There were great racing games before Gran Turismo. The cartoony pleasures of Mario Kart, Micromachines and Speed Racer. The pseudo-realism of Sega Rally and PC classic Formula One Grand Prix. Gran Turismo took things to the next level. It wasn’t just a racing game it was a racing simulator, with realistic car and track dynamics and painstaking attention to detail.
To put GT’s studiousness into context, consider that its closest console rival Sega Rally, a genuinely great early 32-bit game, featured four nicely textured tracks and three cars with slightly different handling characteristics. Gran Turismo arrived with 11 tracks and 140 cars. Moreover, every car could be customised. They could be spray-painted, given spoilers and alloy tyres – and these were merely the cosmetic enhancements. For true petrolheads the joy of the game lay in tinkering endlessly with engine settings, brakes and performance upgrades that impacted the behaviour of the cars on track.

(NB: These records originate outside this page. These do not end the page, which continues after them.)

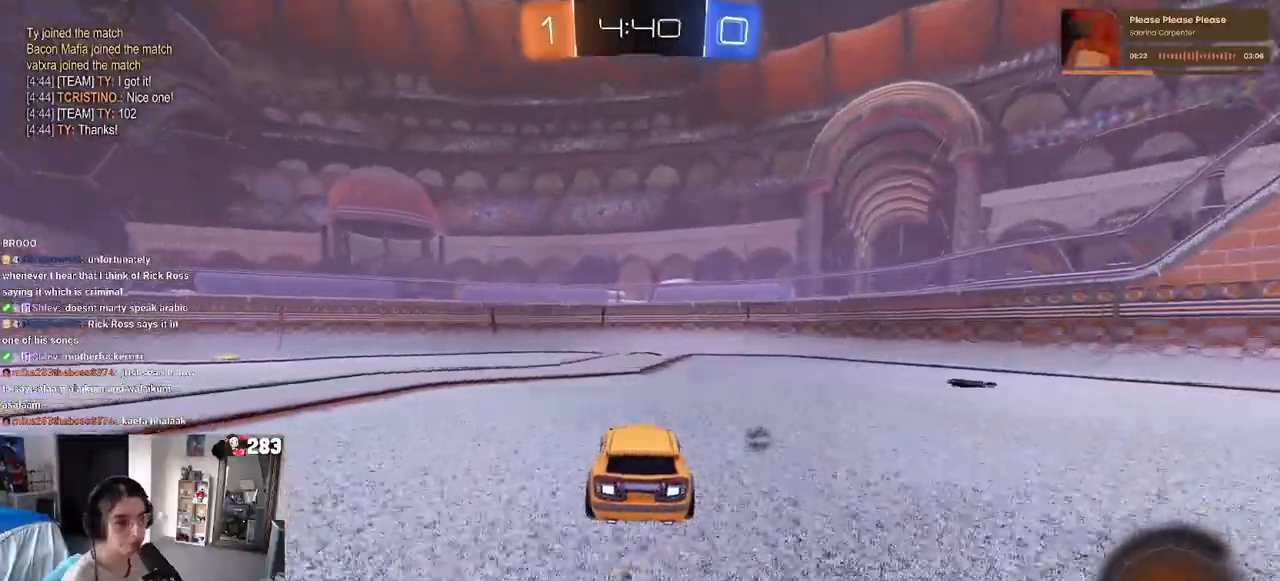
{"buttons": ["SQUARE", "R2"], "left_stick": "right", "right_stick": "center", "events": [[33, "TRIANGLE", "down"], [150, "TRIANGLE", "up"], [217, "left_stick", "left"], [367, "left_stick", "center"], [450, "SQUARE", "down"], [450, "left_stick", "right"]]}
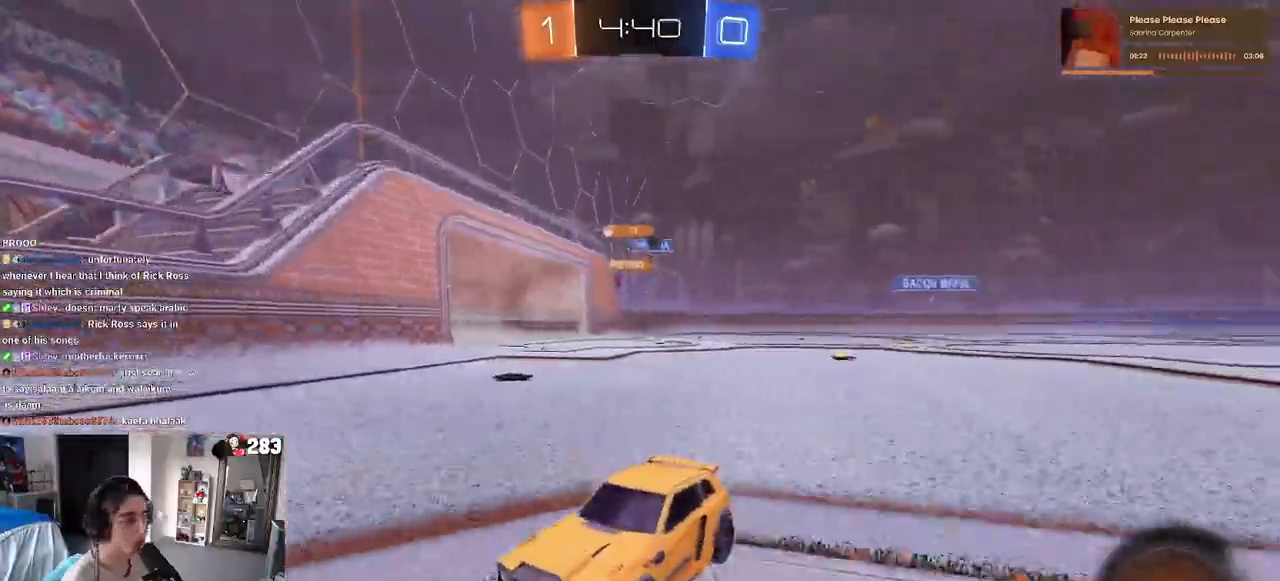
{"buttons": ["R2"], "left_stick": "right", "right_stick": "center", "events": [[100, "SQUARE", "up"]]}
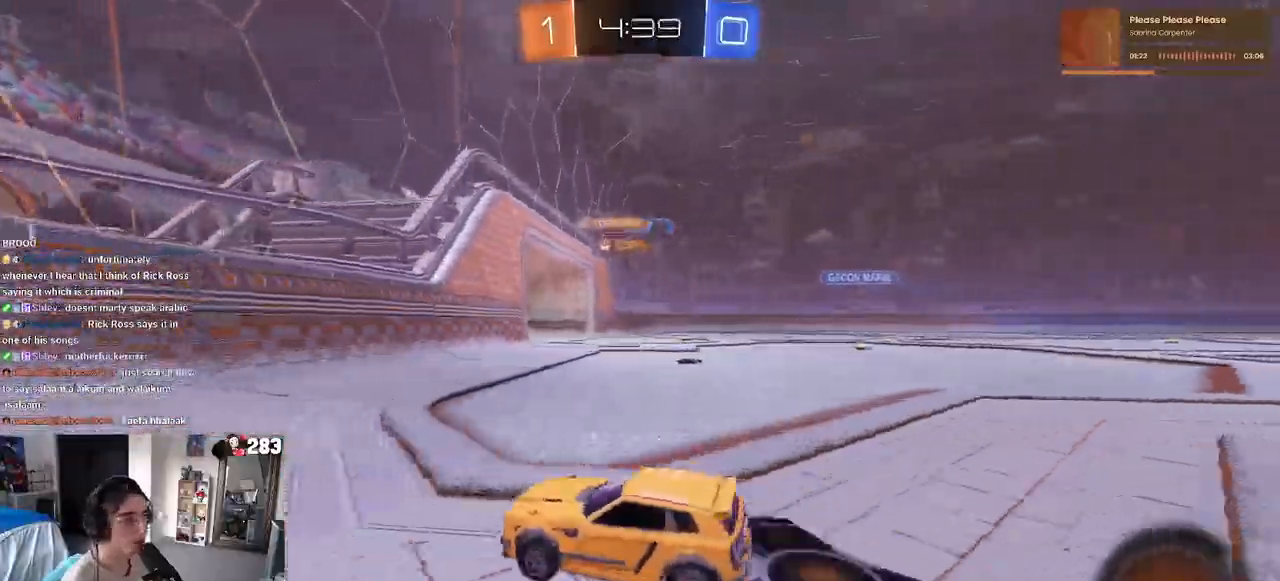
{"buttons": ["R2"], "left_stick": "right", "right_stick": "center", "events": []}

Let’s be honest, in most racing games you can get away with driving like a stuntman in a Jason Statham movie – slamming on the brakes, screeching tyres and basically making as much noise and mess as possible as you slam into every available obstacle and dunt rival cars off the road.
Try these tactics in Gran Turismo and you will be punished. Miss the apex of a corner and your car won’t rescue you with a physics-defying contortion; it’ll carry straight on into the wall. Try to accelerate a high-powered sports car while it’s turning or the tyres are touching the grass and you’ll spin quicker than a show-off in a go-kart.
Gran Turismo applied real life car handling dynamics to video games in a way that hadn’t been done before – and I lost control of my PlayStation as a result. My 30-year-old neighbour and my petrolhead friend took over, manifesting in front of my TV at all hours of the day and proving tougher to budge than an oil stain.
I’ve always slightly distrusted the alpha male fascination with cars and collated hours of supporting evidence from the antics of this unusual pair. The most startling thing about their behaviour is that they didn’t even complete races. All they did was tinker with cars, bash them about on track for a lap or two and then enthuse about the extra torque they’d achieved through some infinitesimal adjustment of an engine setting. They would turn the volume up and listen to the sound of engine revs with the dreamy attentiveness of a romantic attending to lover’s whispers.
This was Gran Turismo. A game made by enthusiasts for enthusiasts. A game beginners could play and experts could love. A game that set a new benchmark for the racing genre. A game that changed our lives.